Extract to read:
________________

If there’s one thing we’ve learned from the 2019-2020 school year, it’s that we all have adaptability within us. Here we are, navigating fully-remote learning–and just a few short weeks ago we thought “zoom” was a verb. As we’ve witnessed innate creativity and problem solving surface in so many ways during these unprecedented times, it’s helpful to take a look at the best practices that have allowed some school districts to pivot a little more quickly and smoothly than others.
David Termunde is the Chief Technology Officer for Arbor Park School District 145 in the greater Chicago area. He leads the Information Technology Department, or what’s better known as PandaTech, handling everything software, app and hardware related for their four schools and fleet of school busses. As the district’s first-ever CTO, David was hired three years ago to not only bring Arbor Park up to speed technologically, but also to future proof their tech plans.
While no one could have predicted the future for which they were “proofing”, David and his team felt well positioned when the sudden shift to remote learning struck.
Here are the top five takeaways that they believe set them up for success.

________________

Data provided:

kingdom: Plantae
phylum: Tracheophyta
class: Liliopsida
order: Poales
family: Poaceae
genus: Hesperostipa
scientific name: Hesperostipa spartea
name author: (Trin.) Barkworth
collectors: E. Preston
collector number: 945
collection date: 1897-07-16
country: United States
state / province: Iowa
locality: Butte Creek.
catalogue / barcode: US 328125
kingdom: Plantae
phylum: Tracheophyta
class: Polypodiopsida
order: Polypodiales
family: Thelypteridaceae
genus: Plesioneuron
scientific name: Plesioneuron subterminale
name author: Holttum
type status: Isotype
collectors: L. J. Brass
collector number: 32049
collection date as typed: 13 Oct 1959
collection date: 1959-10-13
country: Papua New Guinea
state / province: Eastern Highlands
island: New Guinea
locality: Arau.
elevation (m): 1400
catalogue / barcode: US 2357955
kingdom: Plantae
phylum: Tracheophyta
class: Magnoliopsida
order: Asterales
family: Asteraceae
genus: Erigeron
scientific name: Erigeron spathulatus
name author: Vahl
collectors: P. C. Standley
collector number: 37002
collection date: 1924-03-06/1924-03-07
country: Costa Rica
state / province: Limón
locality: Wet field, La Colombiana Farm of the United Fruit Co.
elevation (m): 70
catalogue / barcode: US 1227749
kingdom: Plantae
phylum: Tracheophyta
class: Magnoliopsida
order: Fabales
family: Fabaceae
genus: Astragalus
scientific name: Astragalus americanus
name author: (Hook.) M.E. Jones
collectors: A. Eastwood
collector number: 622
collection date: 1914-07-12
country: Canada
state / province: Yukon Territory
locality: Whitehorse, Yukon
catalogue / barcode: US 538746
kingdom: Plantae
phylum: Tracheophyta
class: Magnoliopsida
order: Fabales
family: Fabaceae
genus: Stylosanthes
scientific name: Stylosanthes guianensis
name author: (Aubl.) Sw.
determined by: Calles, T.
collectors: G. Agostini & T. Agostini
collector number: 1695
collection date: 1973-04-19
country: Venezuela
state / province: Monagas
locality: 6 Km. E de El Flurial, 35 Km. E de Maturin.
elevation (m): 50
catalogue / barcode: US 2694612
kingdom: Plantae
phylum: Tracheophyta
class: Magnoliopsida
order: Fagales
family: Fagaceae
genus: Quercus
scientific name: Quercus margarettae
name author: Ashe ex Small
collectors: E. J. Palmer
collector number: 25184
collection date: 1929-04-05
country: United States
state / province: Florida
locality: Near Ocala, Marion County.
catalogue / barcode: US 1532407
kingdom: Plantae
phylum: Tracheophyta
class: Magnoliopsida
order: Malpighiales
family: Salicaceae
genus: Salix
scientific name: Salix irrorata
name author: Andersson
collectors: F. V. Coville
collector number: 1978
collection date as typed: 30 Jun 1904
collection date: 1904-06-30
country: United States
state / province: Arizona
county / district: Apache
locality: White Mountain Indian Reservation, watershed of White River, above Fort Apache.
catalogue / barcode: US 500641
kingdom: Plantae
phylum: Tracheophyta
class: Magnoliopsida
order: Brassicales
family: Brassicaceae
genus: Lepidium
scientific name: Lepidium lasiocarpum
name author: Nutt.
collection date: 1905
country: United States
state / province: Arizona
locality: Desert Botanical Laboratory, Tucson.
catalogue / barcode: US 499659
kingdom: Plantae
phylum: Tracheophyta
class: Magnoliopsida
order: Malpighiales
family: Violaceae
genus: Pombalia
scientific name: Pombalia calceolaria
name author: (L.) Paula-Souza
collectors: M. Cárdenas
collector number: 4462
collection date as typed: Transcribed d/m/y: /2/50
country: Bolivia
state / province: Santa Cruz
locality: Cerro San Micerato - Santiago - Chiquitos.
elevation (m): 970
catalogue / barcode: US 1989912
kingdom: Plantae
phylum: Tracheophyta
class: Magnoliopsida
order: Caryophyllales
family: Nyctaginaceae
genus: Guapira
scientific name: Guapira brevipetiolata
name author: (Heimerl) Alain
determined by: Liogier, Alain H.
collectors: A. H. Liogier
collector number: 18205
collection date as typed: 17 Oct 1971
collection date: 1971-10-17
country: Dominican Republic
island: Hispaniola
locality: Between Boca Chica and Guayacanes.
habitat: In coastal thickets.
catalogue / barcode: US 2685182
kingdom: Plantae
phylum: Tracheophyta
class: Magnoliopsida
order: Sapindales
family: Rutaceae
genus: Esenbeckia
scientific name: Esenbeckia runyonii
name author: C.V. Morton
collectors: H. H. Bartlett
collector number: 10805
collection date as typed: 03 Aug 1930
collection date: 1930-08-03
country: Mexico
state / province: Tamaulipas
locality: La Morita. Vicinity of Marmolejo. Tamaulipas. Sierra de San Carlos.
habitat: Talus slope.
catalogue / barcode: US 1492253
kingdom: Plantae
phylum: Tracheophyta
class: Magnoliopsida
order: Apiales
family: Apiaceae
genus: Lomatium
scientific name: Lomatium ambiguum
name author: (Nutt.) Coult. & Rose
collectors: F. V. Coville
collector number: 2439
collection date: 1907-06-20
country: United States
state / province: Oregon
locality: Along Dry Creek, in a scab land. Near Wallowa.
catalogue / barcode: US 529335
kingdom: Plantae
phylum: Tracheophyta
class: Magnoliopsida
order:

________________

Questions to answer:
- A) According to the text on Arbor Park's shift to remote learning, what does the Information Technology Department handle? List each kind.
- B) Carry on the text about Arbor Park's shift to remote learning, starting after its last sentence.

Responses per task:
- A) software, app, hardware

- B)
1. Jump In
In the past two years, Arbor Park made a complete shift from labs with traditional desktop computers and shared mobile devices to a 1:1 program for grades 1-8. After rigorous research and setting up a forward-thinking infrastructure, they were able to move quickly, which has helped to acclimate students and staff at an even pace with little pushback. According to David, “the extensive teacher training and professional development on new devices and platforms has certainly paid off during COVID-19.”
2. Charging is Key
While 1:1 take-home programs can help foster a sense of responsibility in students, lost and uncharged devices can be a prevalent interruption. To combat uncharged devices, Arbor Park offers a charging station in the lunchroom of the middle school. Their media center houses a PC Locs FUYL Tower, which features an Intelligent Asset Management System and 15 individually-lockable compartments. Each compartment is equipped with a power outlet and USB port, putting the tech team in total control of any device they secure – whether that’s the Microsoft Surface Go laptops used by 3rd-8th graders, the staff’s Surface Pros, the younger students’ iPads or virtually any other mobile device.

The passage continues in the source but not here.